Limitations & Future Work

  • SVD on output drift is performed once per task; larger proxy batches are more accurate but slower. If \(d_\text{out}\) is very large (e.g., LLM hidden dim 4096+), SVD costs may become non-negligible.
  • The empirical observation "output drift is low-rank" comes from ViT classification; whether it remains concentrated in scenarios with complex output distributions (LLM generation, retrieval, RLHF) is unverified.

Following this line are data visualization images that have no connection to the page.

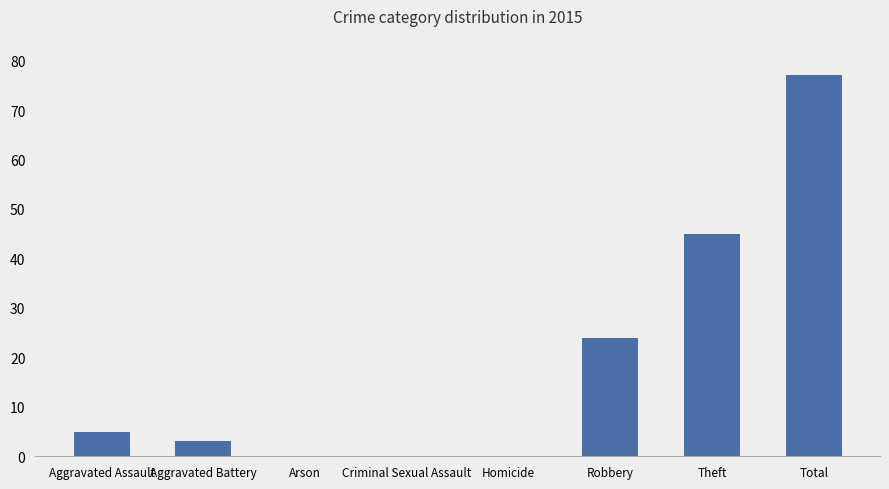

What is the change in value from Criminal Sexual Assault to Theft?

+45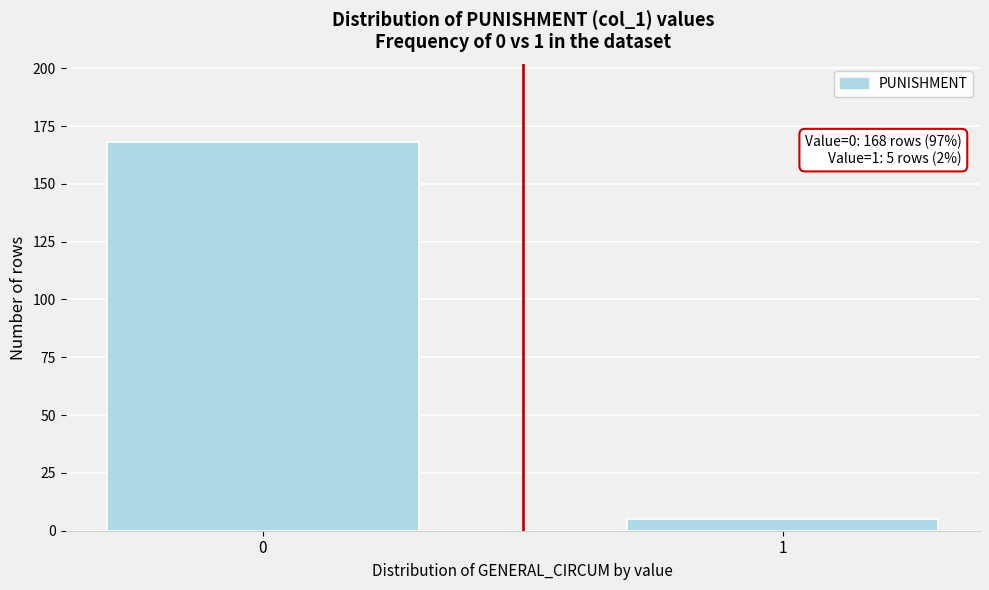

Reading right to left, list all the values displayed in this chart.

5	168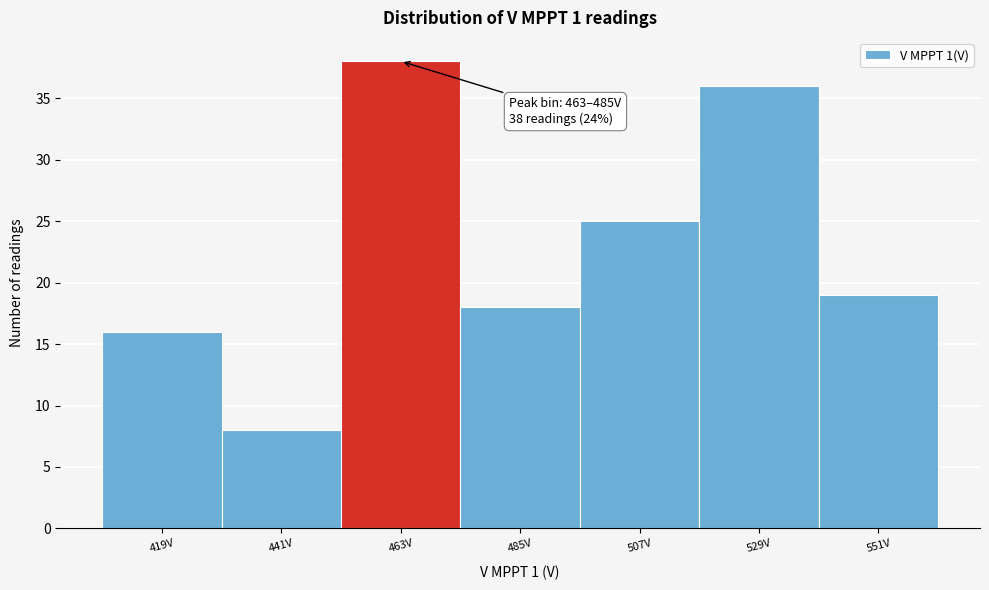

Reading left to right, transcribe all the data shown in this chart.

16	8	38	18	25	36	19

  • Dynamic rank allocation assumes all tasks share one \(d_\text{out}\) pool, but cross-layer rank coupling or cross-module balancing in multi-layer LoRA is not explicitly modeled.

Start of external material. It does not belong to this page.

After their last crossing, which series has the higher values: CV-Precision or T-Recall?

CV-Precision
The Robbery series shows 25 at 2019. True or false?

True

  • The threshold \(\rho\) is shared across the whole network and all tasks; whether layer-wise or task-adaptive \(\rho\) could provide further gains is unexplored.
  • vs O-LoRA: O-LoRA performs orthogonalization in parameter space \(\|\mathbf{B}_i^\top \mathbf{B}_t\|_F^2\); subspaces grow linearly and are non-recyclable. E2-LoRA "compresses and sorts" each task's LoRA by energy, allowing low-energy parts to be yielded.

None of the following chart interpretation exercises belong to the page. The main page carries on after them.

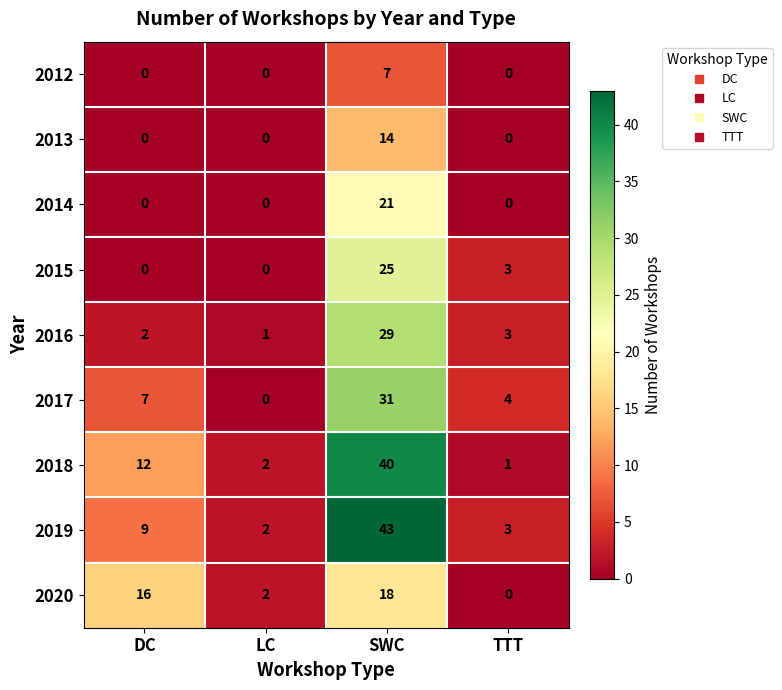

Count the number of data series in this chart.

9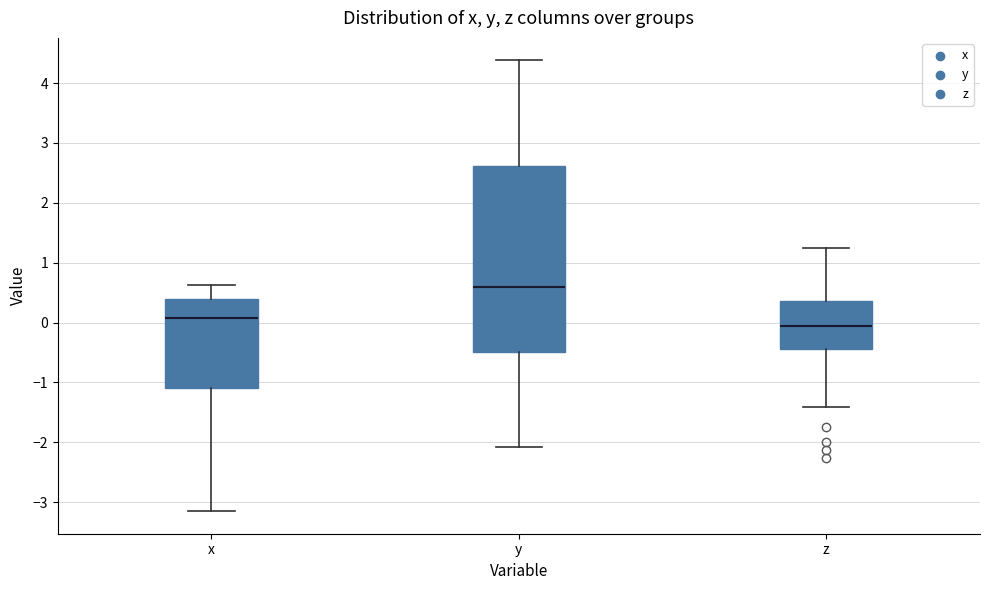

Which box's median line is the highest?

y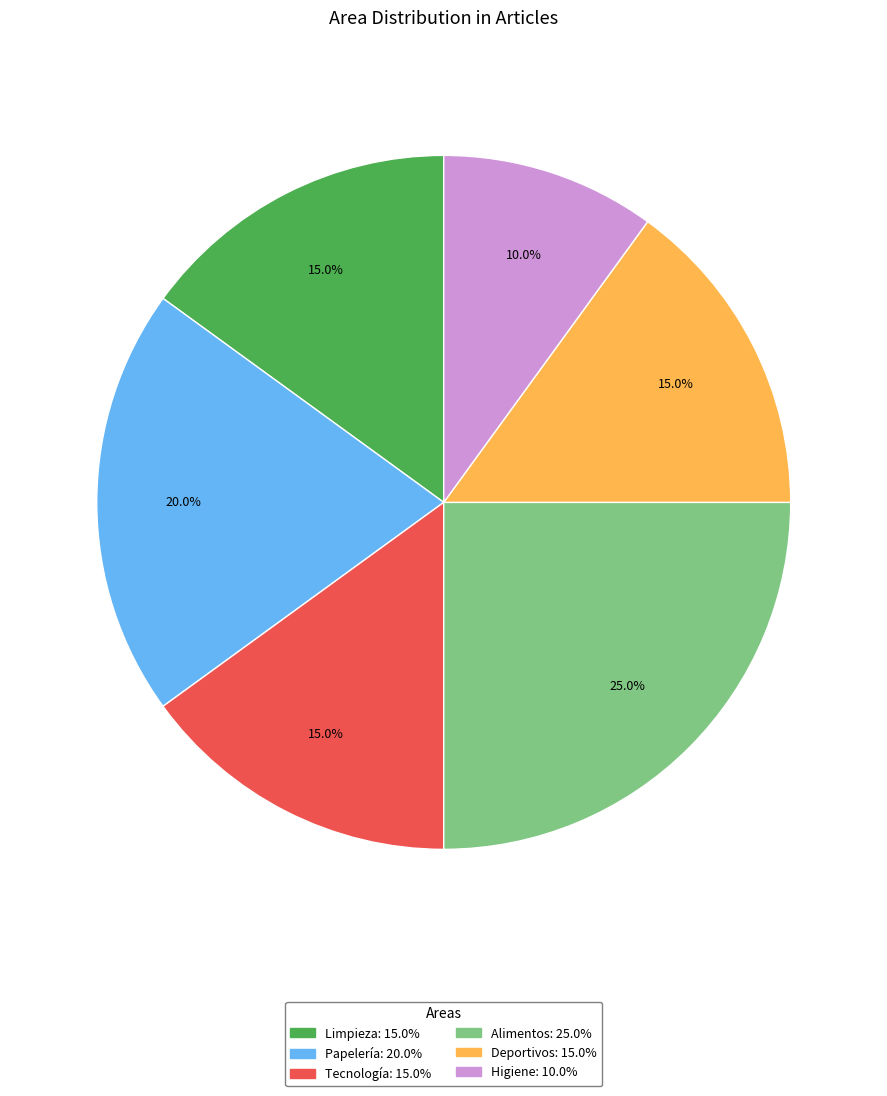

True or false: Tecnología accounts for 25% of the total.

False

  • vs GPM / DualGPM / InfLoRA: They perform SVD on input features, but PTM input energy is dispersed. E2-LoRA uses the low-rank nature of output drift, offering more precise constraints and less damage to plasticity.
  • vs AdaLoRA: AdaLoRA also uses energy-based pruning on LoRA but targets parameter efficiency for a single task; E2-LoRA extends this to multi-task settings with a "release to subsequent tasks" recycling mechanism.
  • vs EASE / MOS / TUNA (adapter route): These rely on task-specific adapters + routing/fusion, where parameters grow linearly with tasks. E2-LoRA reuses ranks within a fixed \(d_\text{out}\) capacity, making it more efficient.

Rating

  • Novelty: ⭐⭐⭐⭐ Clean perspective shift to "output drift" with accompanying PCA and proof of truncation optimality.
  • Experimental Thoroughness: ⭐⭐⭐⭐ Comprehensive comparison across four classification benchmarks, class/domain-incremental settings, and various orthogonalization route ablations.
  • Writing Quality: ⭐⭐⭐⭐ Uses Prop 3.1/3.2 to formalize intuition; Figure 1 clearly illustrates energy distribution differences.
  • Value: ⭐⭐⭐⭐ Achieves SOTA in the mainstream CL + PEFT route; the method is plug-and-play for any LoRA-CL framework.